Working with Hospitals for Emergency Response. OES/HS, in collaboration with the San Francisco Department of Public Health, works closely with all CCSF hospitals in coordinating response and preparedness activities. Through the use of UASI funds, standardized equipment has been purchased, including a patient tracking system for all hospitals and the emergency communications dispatch center. Hospitals are closely involved with exercise development and execution, ensuring that the goals and objectives of the healthcare community are addressed in these efforts. OES/HS attends the monthly Hospital Council Emergency Preparedness Task Force, a network of health care providers and stakeholders from throughout public and private entities in San Francisco.

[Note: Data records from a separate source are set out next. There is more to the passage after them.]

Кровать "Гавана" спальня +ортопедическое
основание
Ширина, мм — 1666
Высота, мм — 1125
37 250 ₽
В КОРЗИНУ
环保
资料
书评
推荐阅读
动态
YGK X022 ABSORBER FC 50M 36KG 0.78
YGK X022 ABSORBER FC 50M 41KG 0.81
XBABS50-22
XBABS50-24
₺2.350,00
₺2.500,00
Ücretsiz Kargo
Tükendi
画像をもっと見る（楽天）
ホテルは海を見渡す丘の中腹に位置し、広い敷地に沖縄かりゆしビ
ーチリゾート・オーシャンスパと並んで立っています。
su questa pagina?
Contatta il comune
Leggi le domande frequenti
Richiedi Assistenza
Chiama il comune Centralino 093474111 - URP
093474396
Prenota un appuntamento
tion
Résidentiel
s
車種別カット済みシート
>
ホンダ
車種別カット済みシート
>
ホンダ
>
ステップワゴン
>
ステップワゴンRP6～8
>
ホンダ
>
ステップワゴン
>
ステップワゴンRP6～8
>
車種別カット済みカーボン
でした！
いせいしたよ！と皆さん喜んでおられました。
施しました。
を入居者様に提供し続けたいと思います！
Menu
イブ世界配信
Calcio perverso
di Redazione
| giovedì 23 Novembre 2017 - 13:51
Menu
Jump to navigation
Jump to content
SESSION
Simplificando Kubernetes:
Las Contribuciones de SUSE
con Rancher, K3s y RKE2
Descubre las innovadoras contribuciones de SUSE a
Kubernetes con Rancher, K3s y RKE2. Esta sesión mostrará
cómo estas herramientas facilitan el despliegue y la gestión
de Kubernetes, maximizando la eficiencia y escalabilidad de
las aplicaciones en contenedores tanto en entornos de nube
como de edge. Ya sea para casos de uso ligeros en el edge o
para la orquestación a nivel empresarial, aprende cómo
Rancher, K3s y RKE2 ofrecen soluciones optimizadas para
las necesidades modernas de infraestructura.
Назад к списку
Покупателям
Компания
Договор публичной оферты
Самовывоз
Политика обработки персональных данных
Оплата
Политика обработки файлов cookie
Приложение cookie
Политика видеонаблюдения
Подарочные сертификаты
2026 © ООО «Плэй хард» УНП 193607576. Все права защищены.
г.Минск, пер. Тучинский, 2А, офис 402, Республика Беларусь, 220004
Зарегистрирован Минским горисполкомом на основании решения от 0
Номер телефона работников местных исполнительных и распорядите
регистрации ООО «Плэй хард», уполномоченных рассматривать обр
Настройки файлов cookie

Partnered with Walgreens to Promote 72hours.org and Disaster Preparedness. As part of the events commemorating the 1906 earthquake and fire, OES/HS has partnered with Walgreens drugstore on a major initiative to promote personal preparedness and encourage San Franciscans to log on to 72hours.org. Walgreens is prominently placing a 72hours.org display in its 180 Bay Area stores, which will include a checklist and items to put in a disaster supply kit. In addition, in its April 16 advertising circular in the San Francisco Chronicle, Walgreens placed a special ad featuring 72hours.org.

Reaching out to private sector associations and non-profit organizations to engage in emergency preparedness issues. OES/HS has regular contact with groups such as the Hospital Council, Hotel Council, Building Owners and Managers Association, Salvation Army, Red Cross, the Volunteer Center, Community Agencies Responding to Disaster (CARD), San Francisco Foundation, San Francisco Interfaith Council, SF Ready and many more.


Implemented the majority of the recommendations made by the Civil Grand Jury in a 2003 report entitled "It's A Catastrophe: The State of Emergency Planning in San Francisco." In 2005, the Civil Grand Jury again evaluated OES/HS and issued a continuity report that said, "The CGJ is pleased to conclude that, based on the observed changes within OES, the state of emergency planning and preparedness in San Francisco is no longer a 'catastrophe.' The OES is doing an admirable job, given its current federal resources and the limited amount of space at the current location." OES/HS used the 2003 report as a roadmap to completely revamp the operation of a once-neglected office. The Civil Grand Jury noted these efforts by saying, "Substantial improvements have been made at the Office of Emergency Services (OES)."

Convened Disaster Council and Disaster Forum on a regular basis. OES/HS has delivered regular updates on disaster preparedness efforts to policymakers, elected officials, and the public through televised Disaster Council meetings. In addition, we have held monthly Disaster Forums, at which city department representatives discuss disaster planning and participate in a tabletop exercise. Since August 2004, there have been 6 Disaster Councils and 20 Disaster Forum meetings.

Attracted Top Emergency Management Staff. For the first time in the history of the Office of Emergency Services, the major emergency departments are all under one roof - Police, Fire, Public Health, Sheriff and Transit. In the past year and a half, OES/HS has attracted top people from numerous disciplines including hazardous materials and explosives, heavy rescue, emergency medical services, care and shelter, tactical operations, and disaster response. This group of trained experts comes from organizations as varied as the American Red Cross and the U.S. military.